New York City has committed more than $50 million towards the High Line development, with further funding expected from the federal government as well as the state. Private donations provide another $3.5 million of the total cost, estimated to be between $65 and $100 million. Construction could begin by the end of the year.
The railway, which was used to transport goods into lower Manhattan from 1934 to 1980, runs between 10th and 11th Avenues, from West 34th Street south to Gansvoort Street, where its iron and concrete structure ends abruptly. Parts of it were demolished in 1963, but it wasn't completely shut down until 1980 when the last load of turkeys was delivered. Nature slowly reclaimed the abandoned mass as it blended silently into the structure of the city, an unnoticed fixture 30 feet overhead that went native with grasses and flowers.
When underlying property owners petitioned for the demolition of the obsolete line in order for development, Friends of the High Line formed to save the viaduct. While former Mayor Giuliani supported the dismantling of the High Line, the current Bloomberg administration has been supportive of the line's preservation, which could generate $262 million in new tax revenues over a 20-year period.

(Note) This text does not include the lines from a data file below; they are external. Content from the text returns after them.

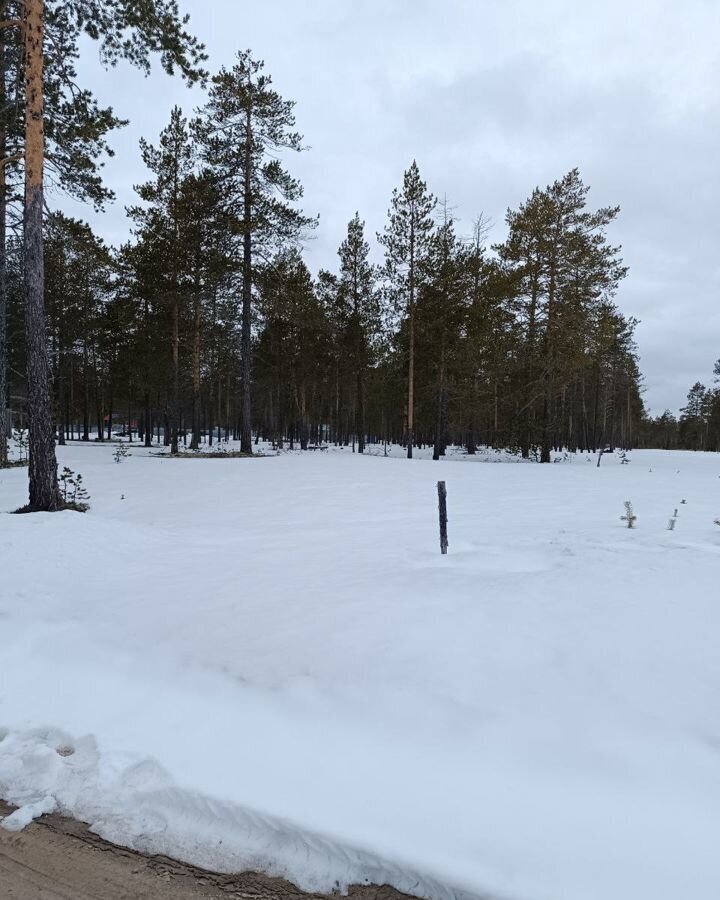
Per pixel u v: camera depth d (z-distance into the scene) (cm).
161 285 2433
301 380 3847
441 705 311
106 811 260
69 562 604
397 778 264
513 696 312
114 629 440
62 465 1666
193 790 264
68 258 2602
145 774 280
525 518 907
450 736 288
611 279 2264
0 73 1079
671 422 10062
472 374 2641
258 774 274
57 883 220
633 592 440
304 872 225
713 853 212
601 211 2242
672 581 466
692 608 402
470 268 2553
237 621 433
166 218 2445
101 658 399
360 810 247
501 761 269
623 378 5034
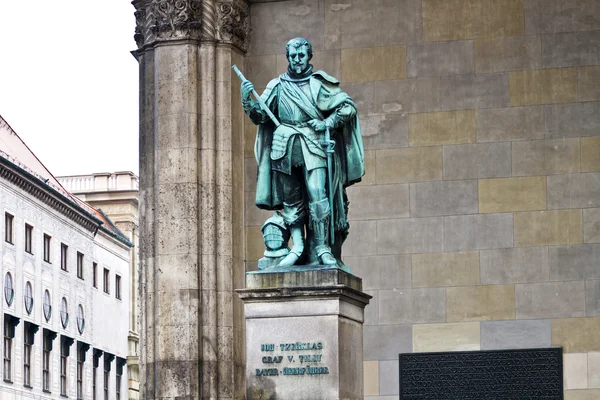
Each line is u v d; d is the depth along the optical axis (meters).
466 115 32.50
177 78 32.34
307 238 23.73
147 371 31.94
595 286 31.44
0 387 74.12
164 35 32.50
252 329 23.05
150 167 32.59
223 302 31.94
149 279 32.16
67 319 85.75
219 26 32.75
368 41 33.16
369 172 32.69
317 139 23.48
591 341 31.28
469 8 32.78
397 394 31.84
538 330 31.52
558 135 32.06
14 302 76.44
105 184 100.81
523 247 31.86
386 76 32.97
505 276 31.84
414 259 32.22
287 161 23.45
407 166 32.59
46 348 82.12
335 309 22.84
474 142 32.38
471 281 31.94
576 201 31.80
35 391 79.75
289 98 23.61
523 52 32.44
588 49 32.19
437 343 31.86
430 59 32.81
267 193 23.88
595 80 32.06
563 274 31.59
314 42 33.38
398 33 33.03
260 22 33.69
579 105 32.06
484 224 32.06
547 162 32.03
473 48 32.66
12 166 75.25
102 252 93.31
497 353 31.55
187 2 32.44
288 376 22.84
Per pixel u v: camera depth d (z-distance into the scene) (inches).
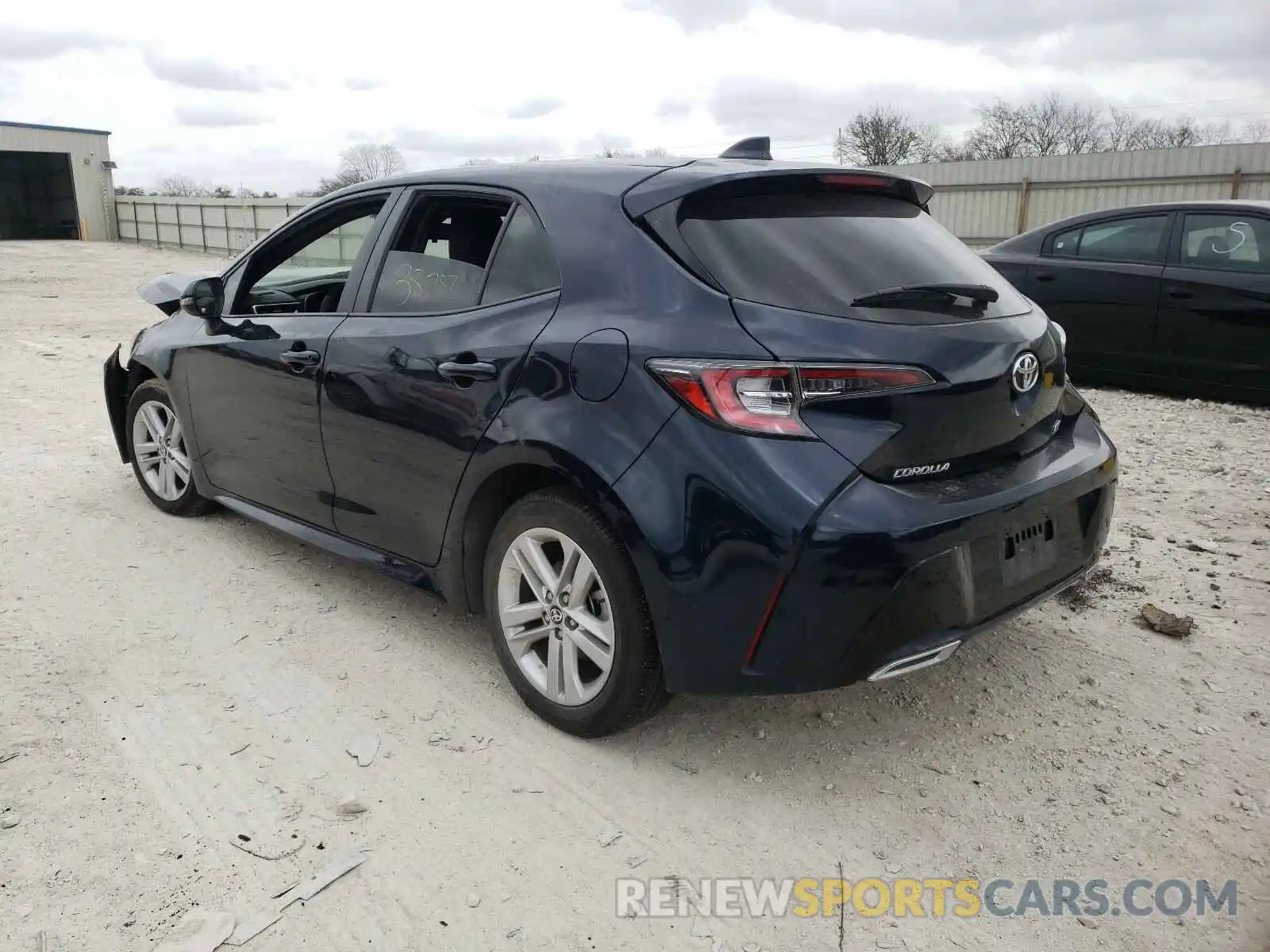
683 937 87.6
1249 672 132.1
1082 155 1211.9
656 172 113.9
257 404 154.6
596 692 111.7
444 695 127.2
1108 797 106.4
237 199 1553.9
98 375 358.6
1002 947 86.7
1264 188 1110.4
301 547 177.3
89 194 1851.6
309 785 107.8
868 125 1980.8
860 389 94.1
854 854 98.3
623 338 103.8
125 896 90.9
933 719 122.2
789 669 96.9
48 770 109.3
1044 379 110.9
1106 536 123.3
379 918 89.0
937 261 113.6
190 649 138.4
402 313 132.8
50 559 170.4
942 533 95.5
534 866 96.0
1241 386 283.3
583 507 108.6
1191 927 88.5
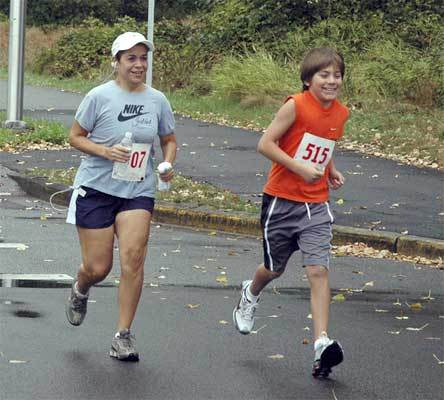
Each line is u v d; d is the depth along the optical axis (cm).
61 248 1430
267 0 4100
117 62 927
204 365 907
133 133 922
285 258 939
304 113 895
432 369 914
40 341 965
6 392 814
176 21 4816
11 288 1183
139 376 869
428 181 2053
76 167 2116
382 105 3119
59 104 3644
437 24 3888
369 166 2233
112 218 932
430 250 1466
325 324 884
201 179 2016
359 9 4019
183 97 3828
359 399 824
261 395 827
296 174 909
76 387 833
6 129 2572
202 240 1549
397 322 1088
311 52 902
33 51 5606
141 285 925
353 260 1438
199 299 1166
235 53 4022
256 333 1022
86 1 6856
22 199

The Preliminary Design by Field Operations (landscape architecture) and Diller Scofidio + Renfro (architecture) is now on display at New York's Museum of Modern Art until October 31, featuring the first stage of development from Gansevoort Street in the Meatpacking District to West 15th Street. Design plans can also be seen at www.thehighline.org/design.
The design is rooted in the concept of "Agri-tecture," a combination of gathering spaces and living greenery. The park, which will cover a total of seven acres, is an "agri-tectural" sampler where visitors can stroll along boardwalks made of concrete planks that fade into landscapes of native plants. Ponds, sun decks and event spaces intermingle with small nooks and overlooks to the Hudson River and lower Manhattan. Joshua David says the design, "will maintain what is so magical about being up on the High Line today and celebrate the idea of nature springing to life on an industrial structure."

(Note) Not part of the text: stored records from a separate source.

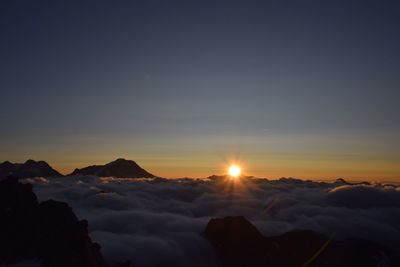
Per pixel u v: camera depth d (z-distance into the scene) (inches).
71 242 4315.9
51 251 4072.3
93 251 4739.2
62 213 4692.4
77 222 4724.4
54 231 4372.5
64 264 3951.8
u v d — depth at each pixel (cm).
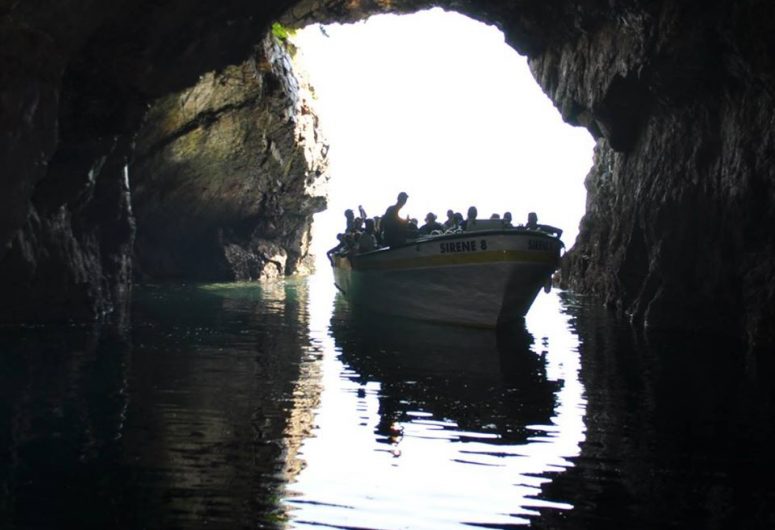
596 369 973
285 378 869
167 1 1132
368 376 898
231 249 2667
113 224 1588
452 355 1078
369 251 1756
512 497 495
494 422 687
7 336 1077
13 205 959
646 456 587
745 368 985
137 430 623
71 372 852
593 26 1662
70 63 1133
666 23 1321
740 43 1184
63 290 1245
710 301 1359
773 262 1190
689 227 1426
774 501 491
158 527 432
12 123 916
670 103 1480
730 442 627
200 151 2258
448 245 1440
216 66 1412
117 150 1477
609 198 2072
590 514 468
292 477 523
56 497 472
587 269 2234
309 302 1877
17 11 860
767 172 1223
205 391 784
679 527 450
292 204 2928
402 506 475
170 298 1834
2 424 630
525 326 1459
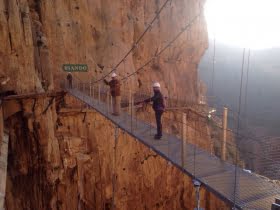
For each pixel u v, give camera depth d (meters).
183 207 28.80
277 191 5.03
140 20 30.72
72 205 18.97
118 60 26.61
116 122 10.70
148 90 30.95
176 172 28.23
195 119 32.47
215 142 32.59
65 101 21.23
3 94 14.91
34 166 16.11
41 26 20.55
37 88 16.66
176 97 34.84
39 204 16.11
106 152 22.23
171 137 8.72
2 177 9.95
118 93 11.84
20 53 15.49
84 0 24.45
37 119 16.08
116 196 22.84
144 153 25.50
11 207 13.28
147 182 25.75
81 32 23.86
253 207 4.46
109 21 26.73
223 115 6.62
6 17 14.88
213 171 5.96
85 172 20.38
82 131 21.05
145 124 10.50
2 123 13.24
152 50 32.47
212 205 27.80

Making the High Line a "well-loved and well-populated area" is integral in making it safe, said David. Safety will also come from a strong staff presence, patrols and adjacent residential buildings that will provide "eyes on the park."
Rezoning was another crucial step achieved last month. City Planning Director Amanda M. Burden said, "It facilitates the transformation of the High Line into one of the world's most unique open spaces; and puts in place controls on building form to ensure light and air in and around the High Line." New zoning also allows underlying property owners to transfer their development rights to other nearby sites, addressing the original reason the owners wanted the line demolished.
Unlike the controversy that has clouded the Hudson Railyards development just to the north, the transformation of the High Line from an abandoned hulk of steel and concrete gone native into a ribbon of usable green space seems to have overwhelming support on all levels. It's well on its way to becoming West Manhattan's sinuous suspended anomaly: simple and slow, quiet and wild.